Real Talk, Virtual Faces: A Formal Concept Analysis of Personality and Sentiment in Influencer Audiences

Virtual influencers~(VIs) -- digitally synthetic social-media personas -- attract audiences whose discourse appears qualitatively different from discourse around human influencers~(HIs). Existing work characterises this difference through surveys or aggregate engagement statistics, which reveal \emph{what} audiences say but not \emph{how} multiple signals co-occur. We propose a two-layer, structure-first framework grounded in Formal Concept Analysis~(FCA) and association rule mining. The first layer applies FCA with support-based iceberg filtering to weekly-aggregated comment data, extracting discourse profiles -- weekly co-occurrence bundles of sentiment, Big Five personality cues, and topic tags. The second layer mines association rules at the comment level, revealing personality--sentiment--topic dependencies invisible to frequency-table analysis. Applied to YouTube comments from three VI--HI influencer pairs, the two-layer analysis reveals a consistent structural divergence: HI discourse concentrates into a single, emotionally regulated (stability-centred) regime (low neuroticism anchoring positivity), while VI discourse supports three structurally distinct discourse modes, including an appearance-discourse cluster absent from HI despite near-equal marginal prevalence. Topic-specific analyses further show that VI contexts exhibit negative sentiment in psychologically sensitive domains (mental health, body image, artificial identity) relative to HI contexts. Our results position FCA as a principled tool for multi-signal discourse analysis and demonstrate that virtuality reshapes not just what audiences say, but the underlying grammar of how signals co-occur in their reactions.
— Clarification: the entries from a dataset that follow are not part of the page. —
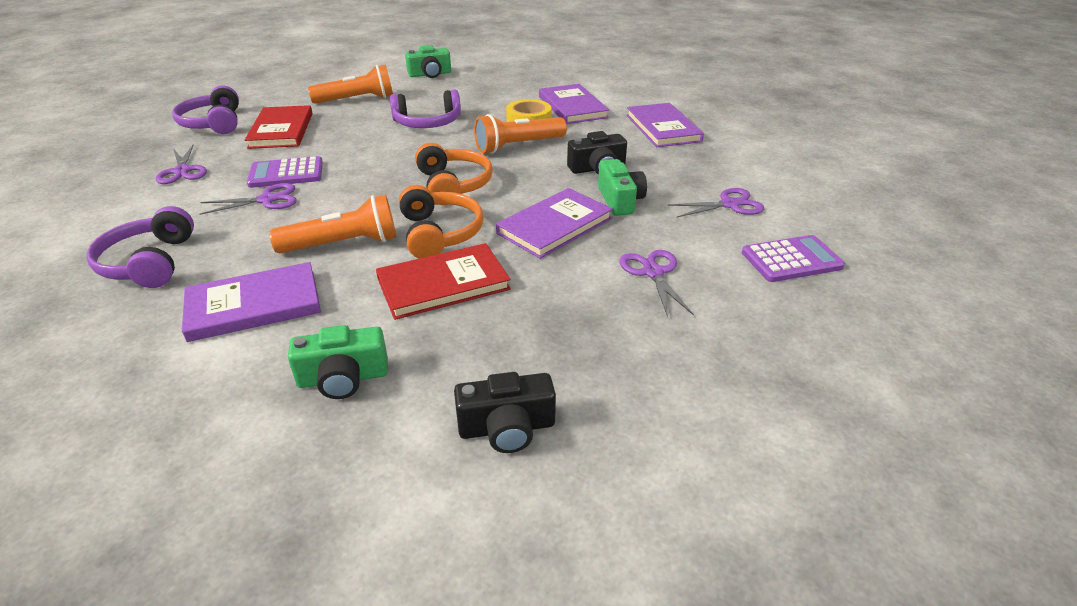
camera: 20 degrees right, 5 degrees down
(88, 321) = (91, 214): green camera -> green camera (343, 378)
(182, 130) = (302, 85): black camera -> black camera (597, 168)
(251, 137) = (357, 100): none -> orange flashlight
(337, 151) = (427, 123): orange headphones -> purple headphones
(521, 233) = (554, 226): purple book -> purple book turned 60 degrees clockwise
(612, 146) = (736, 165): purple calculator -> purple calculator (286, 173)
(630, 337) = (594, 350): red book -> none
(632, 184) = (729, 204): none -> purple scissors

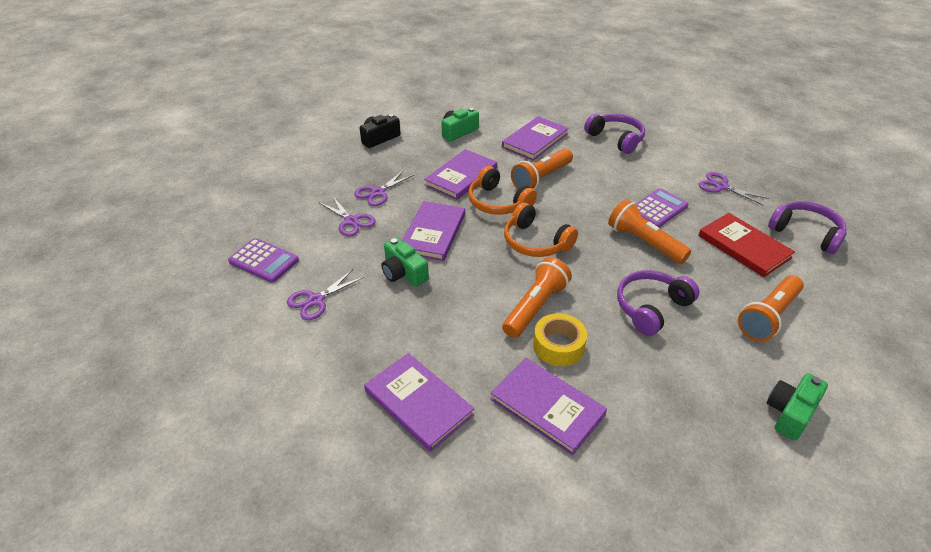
camera: 150 degrees right, 5 degrees up
(267, 200) = (630, 187): purple scissors -> purple scissors (377, 192)
(353, 155) = (644, 242): none -> orange flashlight
(443, 284) = (461, 177): red book -> purple book
(597, 168) = (444, 303): black camera -> none
(791, 260) = (264, 261): purple calculator -> purple calculator turned 105 degrees counterclockwise

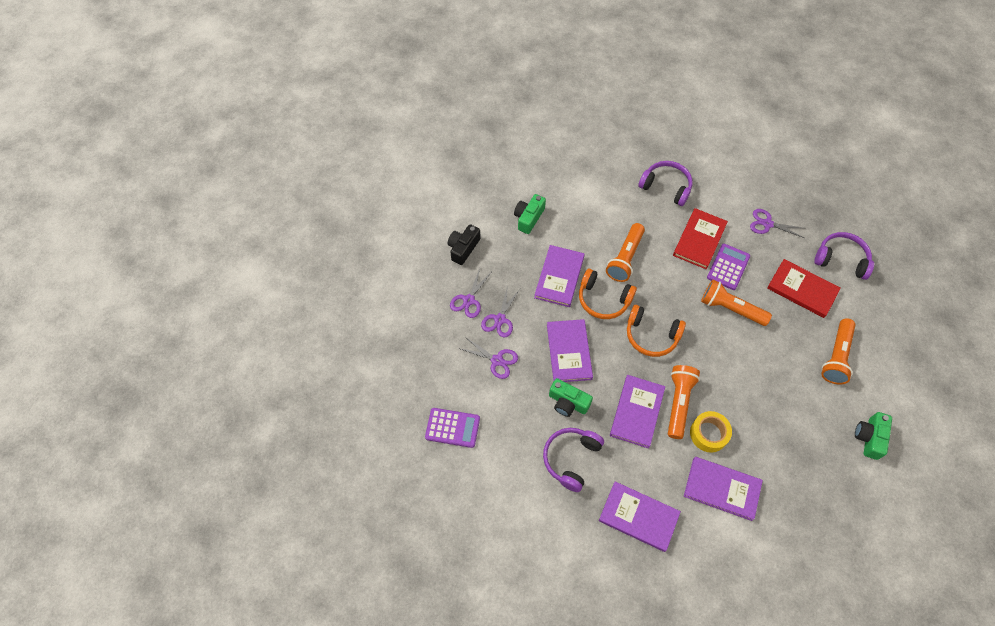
camera: 20 degrees left, 20 degrees up
(316, 300) = (517, 453): purple scissors -> purple scissors (469, 300)
(535, 140) = (599, 209): purple book -> purple book (636, 412)
(633, 182) = (699, 240): none -> red book
(651, 308) = (757, 375): purple headphones -> purple headphones (571, 459)

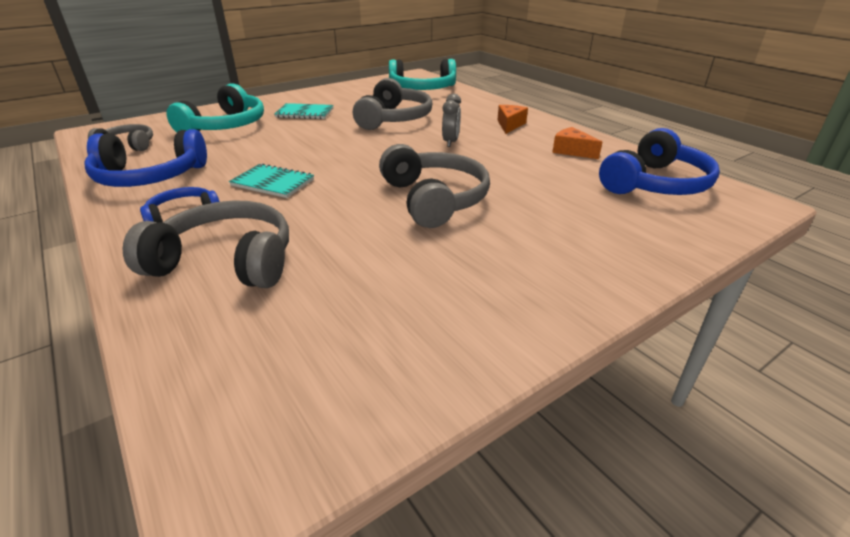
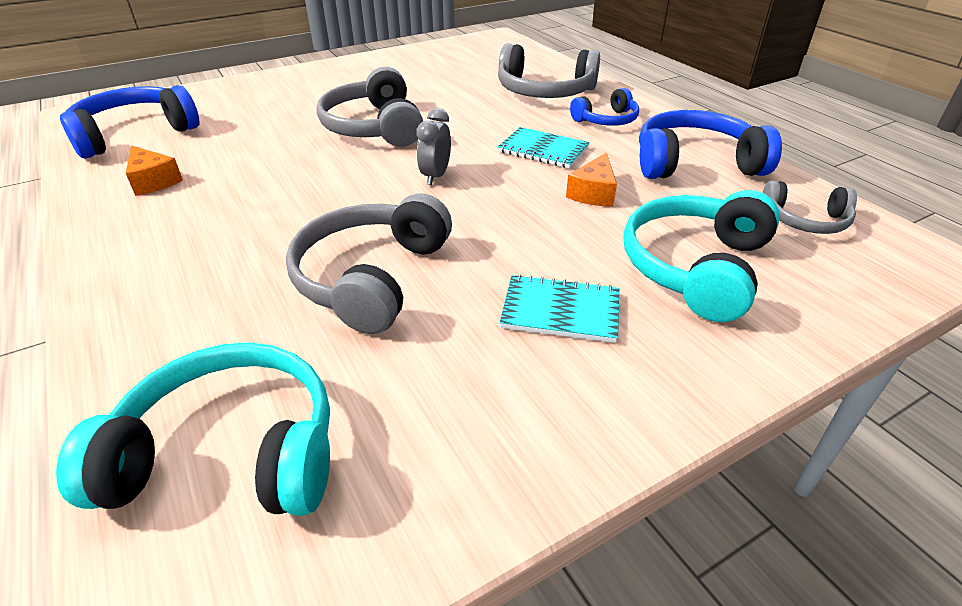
camera: 175 degrees left, 5 degrees up
(450, 142) = (305, 206): grey clock -> grey clock (435, 176)
(510, 125) = (170, 245): orange cheese -> orange cheese (593, 193)

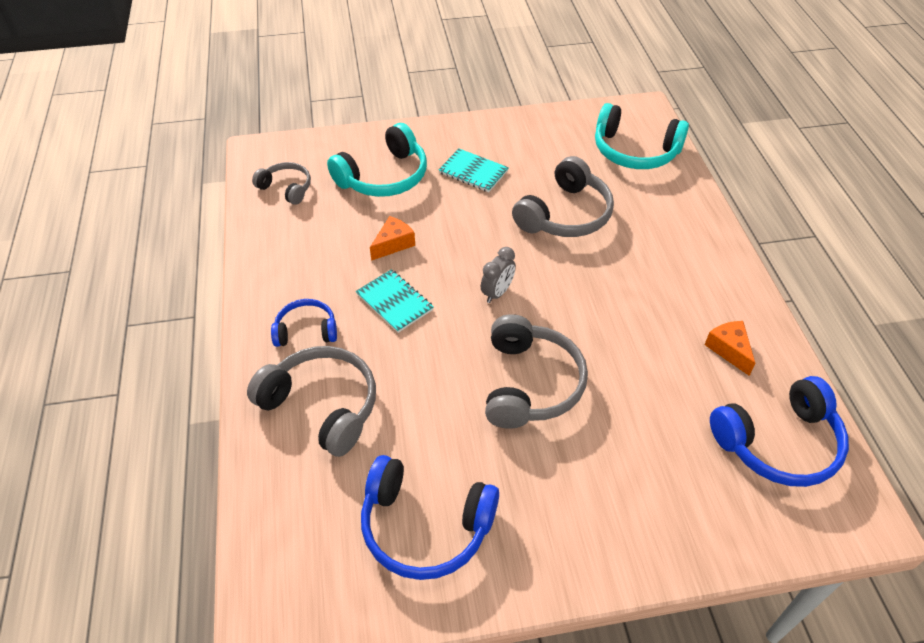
camera: 160 degrees left, 10 degrees up
(695, 163) = (293, 253): blue headphones -> blue headphones (425, 526)

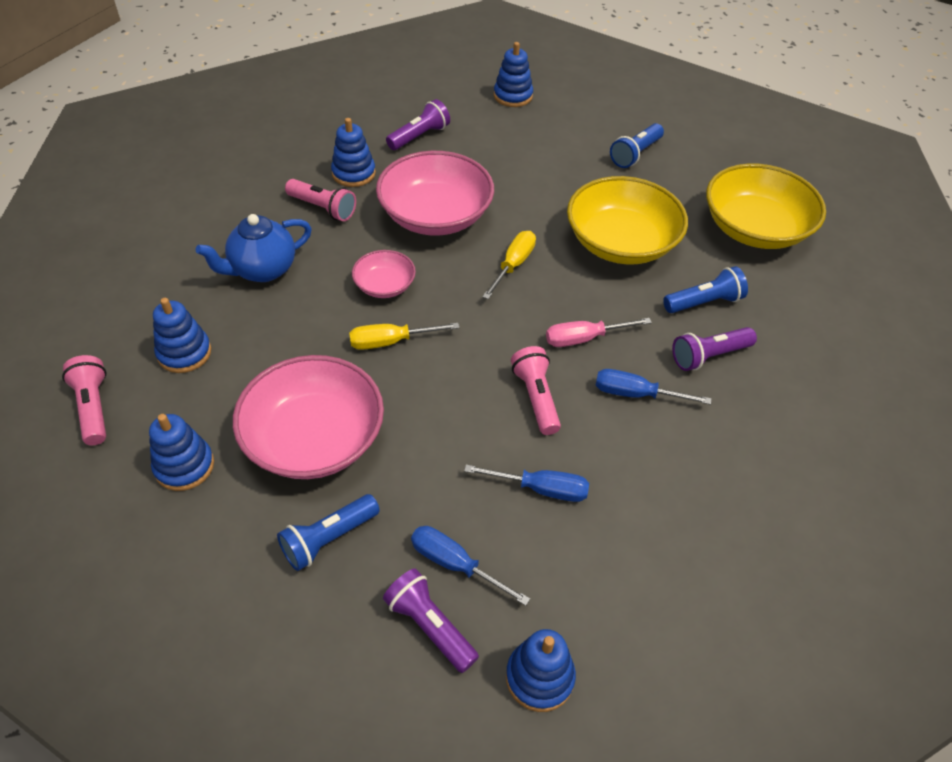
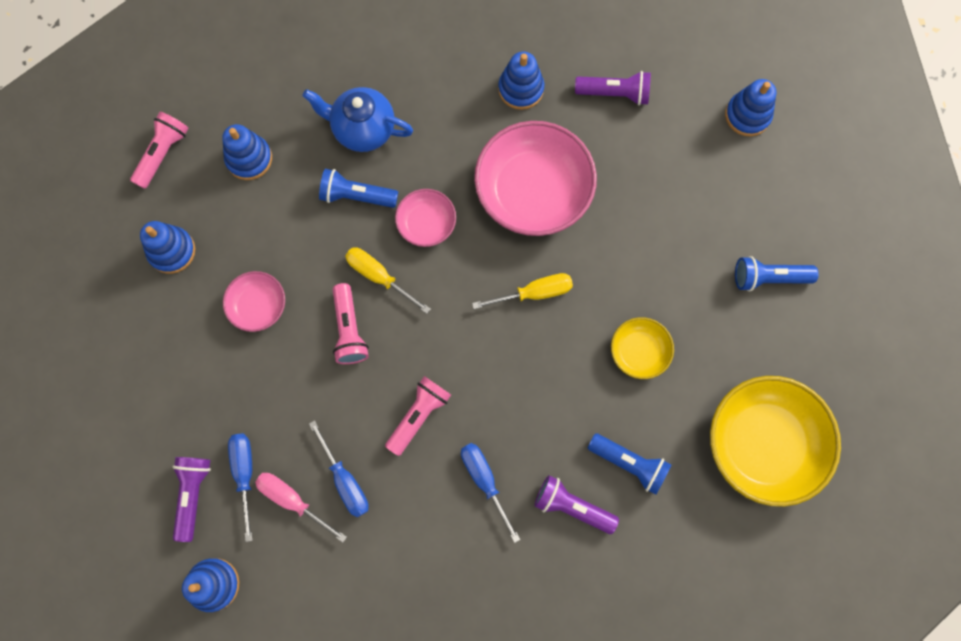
camera: 50 degrees right, 25 degrees up
(314, 438) = (258, 305): pink bowl -> pink bowl, size x0.51
(323, 208) = (461, 106): pink flashlight -> pink flashlight (349, 330)
(328, 539) = (197, 384): blue flashlight -> blue flashlight (356, 196)
(584, 339) = (505, 404): pink screwdriver -> pink screwdriver (292, 500)
(621, 242) = (639, 351): yellow bowl -> yellow bowl, size x0.51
翻译：虚拟影响者（VIs）——数字化合成社交媒体角色——其受众的话语在性质上似乎与人类影响者（HIs）受众的话语存在差异。现有研究通过调查或聚合参与度统计来描述这种差异，这些方法揭示了受众“说了什么”，但未能揭示多种信号如何共同出现。我们提出一个基于形式概念分析（FCA）和关联规则挖掘的双层、结构优先框架。第一层应用FCA及基于支持度的冰山过滤技术处理按周聚合的评论数据，提取话语特征——即每周情感、大五人格线索和话题标签的共同出现集合。第二层在评论层面挖掘关联规则，揭示频率表分析无法发现的个性—情感—话题依赖关系。通过将其应用于三组VI-HI影响者的YouTube评论，双层分析揭示了一致的结构性分歧：HI话语集中于单一的、情感受控（以稳定性为中心）的模式（低神经质锚定积极性），而VI话语支持三种结构迥异的话语模式，包括一个HI语境中虽边缘出现频率近乎相等却缺失的外貌话语聚类。主题特定分析进一步表明，在心理敏感领域（心理健康、身体形象、人工身份）中，VI语境相对于HI语境表现出负面情感。我们的研究结果将FCA定位为多信号话语分析的一种原则性工具，并证明虚拟性不仅重塑了受众“说什么”，更重塑了其反应中信号共同出现的底层语法结构。